L’Artichaut s’étant donné comme mandat d’assister aux divers pèlerinages du camion de déménagement appartenant au projet Complot, il s’avérait intéressant de s’introduire à l’improviste pour espionner l’une de leurs installations.

Comme les projets sont nomades, il m’a semblé plus pratique d’aller prendre part à celui qui serait situé le plus près de mon domicile. Un concept d’ailleurs qui devient fort intéressant, si on suppose que les installations ont stratégiquement été disposées selon des caractéristiques psychogéographiques propres à chaque quartier. Mais bon! L’heureuse gagnante de mon concours de circonstances fut Sandrine Côté, instigatrice du projet 8 portant pour titre Dompter la gravité.

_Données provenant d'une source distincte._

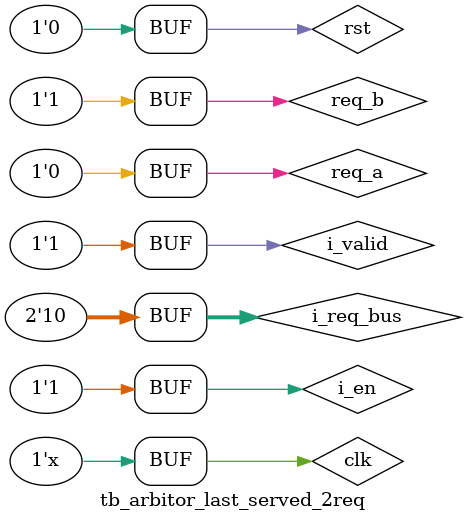
<source format=v>
`timescale 1ns / 1ps


module tb_arbitor_last_served_2req();
	parameter NUM_REQ  = 2;

    // timing signals
    reg                            clk;
    reg                            rst;
    
    // data signals
	reg                            i_valid;        // valid input data signal
	reg    [NUM_REQ-1:0]           i_req_bus;      // input data bus coming into arbiter
	
	wire                           o_valid;        // output valid
    wire                           o_grant_b;      // output grant 

	// control signals
	reg                            i_en;           // module enable
    
    // inner test
    reg                            req_a;
    reg                            req_b;

    // Test case declaration
    initial 
    begin
        clk = 1'b0;
        rst = 1'b0;
        // i_req_bus = {req_b,req_a}; 
        
        // don't enable
        i_valid = 1'b1;
        req_a = 1'b0;
        req_b = 1'b1;
        i_req_bus = {req_b, req_a};
        i_en = 1'b0;
        
        // reset
        #10
        rst = 1'b1;
        i_valid = 1'b1;
        req_a = 1'b0;
        req_b = 1'b1;
        i_req_bus = {req_b, req_a};
        i_en = 1'b1;
        
        // default: previous grant A; A doesn't request; B request -> should grant B output 1; valid
        #10
        rst = 1'b0;
        i_valid = 1'b1;
        req_a = 1'b0;
        req_b = 1'b1;
        i_req_bus = {req_b, req_a};
        i_en = 1'b1;
        
        // previous grant B; A request; B doesn't request -> should grant A output 0; valid
        #10
        i_valid = 1'b1;
        req_a = 1'b1;
        req_b = 1'b0;
        i_req_bus = {req_b, req_a};
        i_en = 1'b1;
        
        //  previous grant A; both A & B request -> should grant B output 1; valid
        #10
        i_valid = 1'b1;
        req_a = 1'b1;
        req_b = 1'b1;
        i_req_bus = {req_b, req_a};
        i_en = 1'b1;
        
        
        //  previous grant B; both A & B request -> should grant A output 0; valid
        #10
        i_valid = 1'b1;
        req_a = 1'b1;
        req_b = 1'b1;
        i_req_bus = {req_b, req_a};
        i_en = 1'b1;
        
        //  previous grant A; A request, B doesn't request -> should grant A output 0; valid
        #10
        i_valid = 1'b1;
        req_a = 1'b1;
        req_b = 1'b0;
        i_req_bus = {req_b, req_a};
        i_en = 1'b1;
        
        //  previous grant A; both A & B don't request -> should output 0; invalid doesn't grant anything
        #10
        i_valid = 1'b1;
        req_a = 1'b0;
        req_b = 1'b0;
        i_req_bus = {req_b, req_a};
        i_en = 1'b1;
        
        //  previous grant A; A doesn't request, B request -> should grant B output 1; valid
        #10
        i_valid = 1'b1;
        req_a = 1'b0;
        req_b = 1'b1;
        i_req_bus = {req_b, req_a};
        i_en = 1'b1;
        
        //  previous grant B; A request, B doesn't request -> should grant A output 0; valid
        #10
        i_valid = 1'b1;
        req_a = 1'b1;
        req_b = 1'b0;
        i_req_bus = {req_b, req_a};
        i_en = 1'b1;
        
        //  previous grant A; A doesn't request, B request -> should grant B output 1; valid
        #10
        i_valid = 1'b1;
        req_a = 1'b0;
        req_b = 1'b1;
        i_req_bus = {req_b, req_a};
        i_en = 1'b1;
 
        //  previous grant B; both A & B don't request -> should output 0; invalid -> don't grant anything
        #10
        i_valid = 1'b1;
        req_a = 1'b0;
        req_b = 1'b0;
        i_req_bus = {req_b, req_a};
        i_en = 1'b1;
         
        // disable -> should output z; invalid -> don't grant anything
        #10
        i_valid = 1'b1;
        req_a = 1'b0;
        req_b = 1'b0;
        i_req_bus = {req_b, req_a};
        i_en = 1'b0;
   
        // reset after enable
        #10
        rst = 1'b1;
        i_valid = 1'b1;
        req_a = 1'b0;
        req_b = 1'b1;
        i_req_bus = {req_b, req_a};
        i_en = 1'b1; 
        
         
        //  previous grant A; A doesn't request, B request -> should grant B output 1; valid
        #10
        rst = 1'b0;
        i_valid = 1'b1;
        req_a = 1'b0;
        req_b = 1'b1;
        i_req_bus = {req_b, req_a};
        i_en = 1'b1;                          
end


    // instantiate DUT (device under test)
    arbitor_last_served_2req dut(
        .clk(clk),
        .rst(rst),
		.i_valid(i_valid),
		.i_req_bus(i_req_bus),
		.o_valid(o_valid),
		.o_grant_b(o_grant_b),
		.i_en(i_en)
	);

    always#5 clk=~clk;

endmodule
</source>
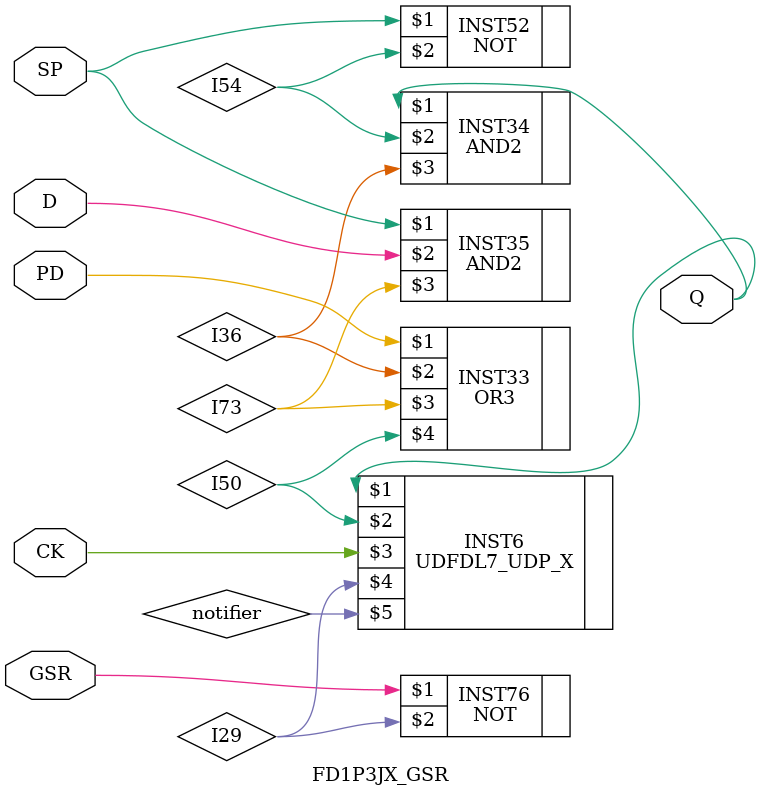
<source format=v>
`resetall
`timescale 1 ns / 100 ps

module FD1P3JX_GSR (D, SP, CK, PD, GSR, Q);
input  D, SP, CK, PD, GSR;
output Q;
reg notifier;
 

NOT INST76 (GSR,I29);
OR3 INST33 (PD,I36,I73,I50);
AND2 INST34 (Q,I54,I36);
AND2 INST35 (SP,D,I73);
NOT INST52 (SP,I54);
UDFDL7_UDP_X INST6 (Q,I50,CK,I29,notifier);

endmodule
`endcelldefine

</source>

Comme la programmation indique que la fête commence à 10h, je m’y suis rendue clopin-clopant aux alentours de 11h. Petit bémol, l’installation était loin d’être installée. J’ai erré pendant un bon moment, prenant plaisir à regarder les artistes à l’oeuvre, contemplant la concentration évidente de Sandrine Côté sans manquer d’écouter en secret les discussions échangées déviant sur l’ensemble du projet. Évidemment, j’ai fini par me tanner. Deux heures plus tard, après m’être procurée quelques babioles inutiles vendues dans les environs, je reviens à l’exposition qui se concrétisait.
Le projet en soi exhibe une installation plutôt sympathique, impliquant un gros canon rouge esthétiquement réussi, un stand aux couleurs festives, proposant comme centre une pyramide de cannes dorées décorées d’étoiles d’or, des tonnes de fausses barbes à papa néanmoins alléchantes ainsi qu’une grande cible rouge. En outre, il s’agit d’une installation assez intéressante aux couleurs militaires, mais joyeuses.
Une question me taraudait alors : quel rapport y a-t-il avec la gravité? J’ai pensé à priori aux canettes dorées. Celles-ci, étant remplies de sable, demeurent stables et semblent impossibles à ébranler: défiant d’un sens la gravité. Même le vent, un élément naturel qui a l’habitude de s’affilier avec la force gravitationnelle lui fait défaut. De plus, on retrouve à l’extrémité du canon un continuel nuage de fumée, qui évoque lui aussi un domptage de la gravité. Jouer avec la gravité, en extraire une œuvre d’art, un cirque humain jouant avec la physique. Bref, des possibilités d’interprétations infinies.
On m’a appris que le lieu de l’exposition était choisi à la discrétion de l’artiste. Quelques recherches cybernétiques, et hop, je suis une historienne calée qui comprend maintenant que sur le coin de la rue Clark et de ce qui est désormais Prince-Arthur, se tenait au XIXe siècle, l’un des plus grands jardins de Montréal, nommé au nom de son fondateur, le jardin Guilbault. C’est dans ce jardin qu’aurait eu lieu les premières fêtes foraines, les premiers spectacles de cirque et d’animaux exotiques. Voilà un lieu avec du cachet, de l’histoire et une mémoire collective qui menace de s’effacer sous les innombrables strates d’asphaltes qui composent maintenant le coin. J’imagine un crieur de foule, recensant avec émotion les contes et les fables du jardin Guilbault : une addition historique à ce spectacle déjà intéressant. Somme toute, un endroit stratégiquement choisi pour tenir une installation artistique aux odeurs de fête foraine.
Le projet Complot comporte également une partie littéraire : un artiste, un écrivain, c’est leur leitmotiv. Il me tarde de lire les lignes inspirées de l’histoire qui exhale de cette exposition.
Article par Gabrielle Lauzier-Hudon.